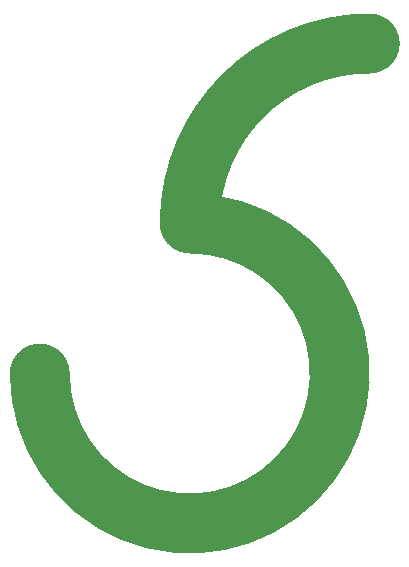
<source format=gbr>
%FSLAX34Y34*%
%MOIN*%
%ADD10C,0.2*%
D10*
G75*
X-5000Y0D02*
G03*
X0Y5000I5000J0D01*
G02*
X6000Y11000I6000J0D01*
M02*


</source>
...
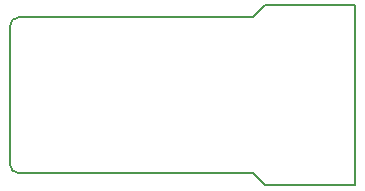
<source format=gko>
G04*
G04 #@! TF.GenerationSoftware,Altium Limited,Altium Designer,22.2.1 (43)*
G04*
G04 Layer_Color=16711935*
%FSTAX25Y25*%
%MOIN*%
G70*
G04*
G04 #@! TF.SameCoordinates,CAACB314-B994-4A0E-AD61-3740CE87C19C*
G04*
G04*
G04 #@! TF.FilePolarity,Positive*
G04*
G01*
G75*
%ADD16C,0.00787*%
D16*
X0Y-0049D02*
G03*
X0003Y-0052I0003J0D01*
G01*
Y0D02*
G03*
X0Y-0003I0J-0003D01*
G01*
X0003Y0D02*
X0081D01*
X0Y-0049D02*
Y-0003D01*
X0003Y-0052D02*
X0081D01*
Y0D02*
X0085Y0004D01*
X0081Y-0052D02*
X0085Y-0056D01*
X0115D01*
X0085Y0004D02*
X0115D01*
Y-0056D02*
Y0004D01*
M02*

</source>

• **Your goal**
Only lines holding the word "format" are wanted; list them all from the material.

• **Solved exercise**
<source format=gbr>
<source format=gko>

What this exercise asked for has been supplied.